Problem to solve >> Update the material below by replacing every instance of "Oman" with "Sultanate of Oman", keeping everything else unchanged.

····················

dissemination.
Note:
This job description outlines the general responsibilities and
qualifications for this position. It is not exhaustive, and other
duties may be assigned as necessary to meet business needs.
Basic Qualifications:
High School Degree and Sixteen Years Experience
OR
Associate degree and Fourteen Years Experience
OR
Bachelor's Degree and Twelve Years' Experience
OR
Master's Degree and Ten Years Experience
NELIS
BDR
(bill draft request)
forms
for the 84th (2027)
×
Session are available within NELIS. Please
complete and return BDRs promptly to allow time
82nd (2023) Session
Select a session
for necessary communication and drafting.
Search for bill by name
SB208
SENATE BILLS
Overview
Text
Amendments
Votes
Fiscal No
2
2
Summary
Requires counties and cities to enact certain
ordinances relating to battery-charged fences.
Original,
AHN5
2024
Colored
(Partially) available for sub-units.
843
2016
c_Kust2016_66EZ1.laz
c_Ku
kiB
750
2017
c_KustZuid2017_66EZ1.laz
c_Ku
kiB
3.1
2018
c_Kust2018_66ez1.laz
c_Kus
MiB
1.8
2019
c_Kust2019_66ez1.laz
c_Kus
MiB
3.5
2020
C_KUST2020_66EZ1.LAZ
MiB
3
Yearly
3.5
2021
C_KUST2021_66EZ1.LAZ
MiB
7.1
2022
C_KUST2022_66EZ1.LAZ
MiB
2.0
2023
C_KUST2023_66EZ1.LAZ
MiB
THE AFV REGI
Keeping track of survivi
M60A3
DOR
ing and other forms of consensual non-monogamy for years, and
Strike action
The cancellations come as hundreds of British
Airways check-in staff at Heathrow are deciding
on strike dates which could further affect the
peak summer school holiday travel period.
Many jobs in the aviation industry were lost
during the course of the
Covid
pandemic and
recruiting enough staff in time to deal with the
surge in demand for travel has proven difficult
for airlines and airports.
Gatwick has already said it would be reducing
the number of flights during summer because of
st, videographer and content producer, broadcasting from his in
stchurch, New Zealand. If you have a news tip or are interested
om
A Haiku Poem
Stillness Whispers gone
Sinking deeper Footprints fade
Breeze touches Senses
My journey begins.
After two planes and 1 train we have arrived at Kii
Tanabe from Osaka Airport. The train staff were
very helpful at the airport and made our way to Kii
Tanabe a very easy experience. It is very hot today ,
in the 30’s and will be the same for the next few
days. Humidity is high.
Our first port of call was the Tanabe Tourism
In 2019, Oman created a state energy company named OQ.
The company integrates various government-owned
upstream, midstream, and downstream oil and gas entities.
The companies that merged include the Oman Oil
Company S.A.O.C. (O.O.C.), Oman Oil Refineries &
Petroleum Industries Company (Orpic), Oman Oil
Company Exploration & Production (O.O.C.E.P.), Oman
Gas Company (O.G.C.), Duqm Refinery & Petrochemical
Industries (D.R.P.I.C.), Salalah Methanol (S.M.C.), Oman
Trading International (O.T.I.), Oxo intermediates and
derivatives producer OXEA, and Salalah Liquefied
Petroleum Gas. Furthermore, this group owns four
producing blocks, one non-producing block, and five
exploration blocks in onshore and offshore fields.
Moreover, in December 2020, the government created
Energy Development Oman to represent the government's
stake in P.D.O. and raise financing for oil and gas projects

····················

Reply to the exercise >>
dissemination.
Note:
This job description outlines the general responsibilities and
qualifications for this position. It is not exhaustive, and other
duties may be assigned as necessary to meet business needs.
Basic Qualifications:
High School Degree and Sixteen Years Experience
OR
Associate degree and Fourteen Years Experience
OR
Bachelor's Degree and Twelve Years' Experience
OR
Master's Degree and Ten Years Experience
NELIS
BDR
(bill draft request)
forms
for the 84th (2027)
×
Session are available within NELIS. Please
complete and return BDRs promptly to allow time
82nd (2023) Session
Select a session
for necessary communication and drafting.
Search for bill by name
SB208
SENATE BILLS
Overview
Text
Amendments
Votes
Fiscal No
2
2
Summary
Requires counties and cities to enact certain
ordinances relating to battery-charged fences.
Original,
AHN5
2024
Colored
(Partially) available for sub-units.
843
2016
c_Kust2016_66EZ1.laz
c_Ku
kiB
750
2017
c_KustZuid2017_66EZ1.laz
c_Ku
kiB
3.1
2018
c_Kust2018_66ez1.laz
c_Kus
MiB
1.8
2019
c_Kust2019_66ez1.laz
c_Kus
MiB
3.5
2020
C_KUST2020_66EZ1.LAZ
MiB
3
Yearly
3.5
2021
C_KUST2021_66EZ1.LAZ
MiB
7.1
2022
C_KUST2022_66EZ1.LAZ
MiB
2.0
2023
C_KUST2023_66EZ1.LAZ
MiB
THE AFV REGI
Keeping track of survivi
M60A3
DOR
ing and other forms of consensual non-monogamy for years, and
Strike action
The cancellations come as hundreds of British
Airways check-in staff at Heathrow are deciding
on strike dates which could further affect the
peak summer school holiday travel period.
Many jobs in the aviation industry were lost
during the course of the
Covid
pandemic and
recruiting enough staff in time to deal with the
surge in demand for travel has proven difficult
for airlines and airports.
Gatwick has already said it would be reducing
the number of flights during summer because of
st, videographer and content producer, broadcasting from his in
stchurch, New Zealand. If you have a news tip or are interested
om
A Haiku Poem
Stillness Whispers gone
Sinking deeper Footprints fade
Breeze touches Senses
My journey begins.
After two planes and 1 train we have arrived at Kii
Tanabe from Osaka Airport. The train staff were
very helpful at the airport and made our way to Kii
Tanabe a very easy experience. It is very hot today ,
in the 30’s and will be the same for the next few
days. Humidity is high.
Our first port of call was the Tanabe Tourism
In 2019, Sultanate of Oman created a state energy company named OQ.
The company integrates various government-owned
upstream, midstream, and downstream oil and gas entities.
The companies that merged include the Sultanate of Oman Oil
Company S.A.O.C. (O.O.C.), Sultanate of Oman Oil Refineries &
Petroleum Industries Company (Orpic), Sultanate of Oman Oil
Company Exploration & Production (O.O.C.E.P.), Sultanate of Oman
Gas Company (O.G.C.), Duqm Refinery & Petrochemical
Industries (D.R.P.I.C.), Salalah Methanol (S.M.C.), Sultanate of Oman
Trading International (O.T.I.), Oxo intermediates and
derivatives producer OXEA, and Salalah Liquefied
Petroleum Gas. Furthermore, this group owns four
producing blocks, one non-producing block, and five
exploration blocks in onshore and offshore fields.
Moreover, in December 2020, the government created
Energy Development Sultanate of Oman to represent the government's
stake in P.D.O. and raise financing for oil and gas projects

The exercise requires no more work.